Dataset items
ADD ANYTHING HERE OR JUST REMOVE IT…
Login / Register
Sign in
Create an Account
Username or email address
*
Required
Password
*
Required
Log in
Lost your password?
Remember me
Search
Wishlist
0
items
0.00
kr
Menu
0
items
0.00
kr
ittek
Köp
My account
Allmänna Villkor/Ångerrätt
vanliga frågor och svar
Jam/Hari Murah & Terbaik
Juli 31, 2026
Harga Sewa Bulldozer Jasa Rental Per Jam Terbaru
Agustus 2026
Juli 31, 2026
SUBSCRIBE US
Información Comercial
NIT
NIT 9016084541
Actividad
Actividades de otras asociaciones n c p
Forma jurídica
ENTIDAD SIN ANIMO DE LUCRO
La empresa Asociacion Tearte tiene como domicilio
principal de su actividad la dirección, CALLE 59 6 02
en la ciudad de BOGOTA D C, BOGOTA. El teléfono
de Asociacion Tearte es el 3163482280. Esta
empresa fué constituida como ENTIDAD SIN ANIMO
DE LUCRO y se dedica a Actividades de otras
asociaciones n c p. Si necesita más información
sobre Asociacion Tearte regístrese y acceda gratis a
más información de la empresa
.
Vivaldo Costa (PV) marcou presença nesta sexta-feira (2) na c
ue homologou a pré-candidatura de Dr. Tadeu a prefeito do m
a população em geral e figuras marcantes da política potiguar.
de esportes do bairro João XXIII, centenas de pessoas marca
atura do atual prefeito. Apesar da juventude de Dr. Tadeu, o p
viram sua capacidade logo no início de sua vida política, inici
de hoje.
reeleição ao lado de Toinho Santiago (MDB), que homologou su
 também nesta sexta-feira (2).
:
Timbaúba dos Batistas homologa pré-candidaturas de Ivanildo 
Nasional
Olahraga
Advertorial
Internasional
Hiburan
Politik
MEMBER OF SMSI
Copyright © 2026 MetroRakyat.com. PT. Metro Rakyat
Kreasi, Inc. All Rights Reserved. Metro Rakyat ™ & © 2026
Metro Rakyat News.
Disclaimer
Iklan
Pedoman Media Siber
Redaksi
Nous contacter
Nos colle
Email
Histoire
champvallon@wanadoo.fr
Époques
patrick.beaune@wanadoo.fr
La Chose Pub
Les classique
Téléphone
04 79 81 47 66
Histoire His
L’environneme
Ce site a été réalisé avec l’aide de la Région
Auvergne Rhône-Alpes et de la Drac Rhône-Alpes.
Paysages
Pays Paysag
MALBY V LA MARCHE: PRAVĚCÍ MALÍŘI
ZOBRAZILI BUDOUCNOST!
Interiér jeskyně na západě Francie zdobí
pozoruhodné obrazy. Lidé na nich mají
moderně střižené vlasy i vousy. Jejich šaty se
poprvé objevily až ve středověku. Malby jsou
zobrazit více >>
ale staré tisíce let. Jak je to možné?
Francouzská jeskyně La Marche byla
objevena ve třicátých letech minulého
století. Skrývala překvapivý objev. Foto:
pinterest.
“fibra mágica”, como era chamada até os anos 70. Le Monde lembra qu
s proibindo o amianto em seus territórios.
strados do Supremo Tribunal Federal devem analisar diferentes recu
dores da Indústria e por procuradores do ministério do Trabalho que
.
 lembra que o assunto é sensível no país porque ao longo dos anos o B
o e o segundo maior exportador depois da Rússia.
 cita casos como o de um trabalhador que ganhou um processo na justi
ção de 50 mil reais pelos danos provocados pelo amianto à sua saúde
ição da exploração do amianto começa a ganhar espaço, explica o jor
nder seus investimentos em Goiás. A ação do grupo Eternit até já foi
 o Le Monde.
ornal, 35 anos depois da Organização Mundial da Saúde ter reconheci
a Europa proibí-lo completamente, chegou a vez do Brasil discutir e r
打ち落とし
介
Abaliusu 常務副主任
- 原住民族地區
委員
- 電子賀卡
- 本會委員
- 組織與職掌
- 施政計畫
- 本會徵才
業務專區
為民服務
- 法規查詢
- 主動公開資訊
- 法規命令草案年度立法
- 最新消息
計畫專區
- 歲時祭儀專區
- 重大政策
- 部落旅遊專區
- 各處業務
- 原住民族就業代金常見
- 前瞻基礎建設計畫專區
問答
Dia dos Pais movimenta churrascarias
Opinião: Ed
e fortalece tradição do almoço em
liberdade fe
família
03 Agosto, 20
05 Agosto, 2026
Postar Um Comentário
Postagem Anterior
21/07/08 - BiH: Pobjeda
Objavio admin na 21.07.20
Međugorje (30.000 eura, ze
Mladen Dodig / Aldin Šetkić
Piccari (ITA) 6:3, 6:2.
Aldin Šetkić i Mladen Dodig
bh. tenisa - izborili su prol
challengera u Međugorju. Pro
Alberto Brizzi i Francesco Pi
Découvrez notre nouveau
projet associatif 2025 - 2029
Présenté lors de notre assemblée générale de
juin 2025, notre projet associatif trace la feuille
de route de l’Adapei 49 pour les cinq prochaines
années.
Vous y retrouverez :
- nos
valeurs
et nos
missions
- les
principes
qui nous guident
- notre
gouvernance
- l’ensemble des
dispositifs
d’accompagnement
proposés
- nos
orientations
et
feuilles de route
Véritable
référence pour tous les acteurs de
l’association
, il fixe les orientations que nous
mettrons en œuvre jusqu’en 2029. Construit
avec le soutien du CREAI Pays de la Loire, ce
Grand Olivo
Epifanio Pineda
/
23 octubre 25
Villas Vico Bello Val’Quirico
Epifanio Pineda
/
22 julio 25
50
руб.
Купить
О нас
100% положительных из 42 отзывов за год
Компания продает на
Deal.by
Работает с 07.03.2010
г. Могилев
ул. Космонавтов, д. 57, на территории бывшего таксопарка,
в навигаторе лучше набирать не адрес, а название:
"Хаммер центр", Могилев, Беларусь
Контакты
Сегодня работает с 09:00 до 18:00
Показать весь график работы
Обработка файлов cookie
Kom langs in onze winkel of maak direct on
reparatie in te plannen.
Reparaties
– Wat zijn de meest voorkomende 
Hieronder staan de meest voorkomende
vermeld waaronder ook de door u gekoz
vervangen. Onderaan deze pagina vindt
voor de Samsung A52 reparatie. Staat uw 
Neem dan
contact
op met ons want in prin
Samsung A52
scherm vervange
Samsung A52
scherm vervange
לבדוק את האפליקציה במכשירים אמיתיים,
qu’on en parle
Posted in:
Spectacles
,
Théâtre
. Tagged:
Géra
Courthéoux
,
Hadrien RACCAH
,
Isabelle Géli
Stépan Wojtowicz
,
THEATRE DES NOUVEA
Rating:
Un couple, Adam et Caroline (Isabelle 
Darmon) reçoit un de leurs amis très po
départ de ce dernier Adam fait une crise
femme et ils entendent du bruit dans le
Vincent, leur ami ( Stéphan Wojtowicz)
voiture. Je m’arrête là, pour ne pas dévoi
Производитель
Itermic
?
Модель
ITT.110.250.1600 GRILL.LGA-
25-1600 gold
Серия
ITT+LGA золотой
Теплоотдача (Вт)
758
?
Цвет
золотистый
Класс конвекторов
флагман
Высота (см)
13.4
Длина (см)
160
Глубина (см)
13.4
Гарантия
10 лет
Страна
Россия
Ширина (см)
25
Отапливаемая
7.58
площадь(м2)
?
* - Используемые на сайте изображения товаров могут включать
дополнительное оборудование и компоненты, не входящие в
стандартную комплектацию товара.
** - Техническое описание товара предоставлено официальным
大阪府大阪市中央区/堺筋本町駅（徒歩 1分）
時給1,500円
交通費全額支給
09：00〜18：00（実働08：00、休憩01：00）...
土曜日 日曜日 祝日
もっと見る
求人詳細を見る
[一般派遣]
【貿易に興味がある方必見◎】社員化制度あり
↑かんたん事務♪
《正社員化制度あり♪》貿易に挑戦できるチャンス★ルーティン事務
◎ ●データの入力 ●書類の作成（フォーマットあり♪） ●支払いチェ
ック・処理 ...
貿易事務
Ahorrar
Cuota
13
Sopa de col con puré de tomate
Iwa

_What you have to do_
When you reach the line containing "Hieronder staan de meest voorkomende" in the data above, start copying exactly, and stop after the line containing "Darmon) reçoit un de leurs amis très po".

_Result_
Hieronder staan de meest voorkomende
vermeld waaronder ook de door u gekoz
vervangen. Onderaan deze pagina vindt
voor de Samsung A52 reparatie. Staat uw 
Neem dan
contact
op met ons want in prin
Samsung A52
scherm vervange
Samsung A52
scherm vervange
לבדוק את האפליקציה במכשירים אמיתיים,
qu’on en parle
Posted in:
Spectacles
,
Théâtre
. Tagged:
Géra
Courthéoux
,
Hadrien RACCAH
,
Isabelle Géli
Stépan Wojtowicz
,
THEATRE DES NOUVEA
Rating:
Un couple, Adam et Caroline (Isabelle 
Darmon) reçoit un de leurs amis très po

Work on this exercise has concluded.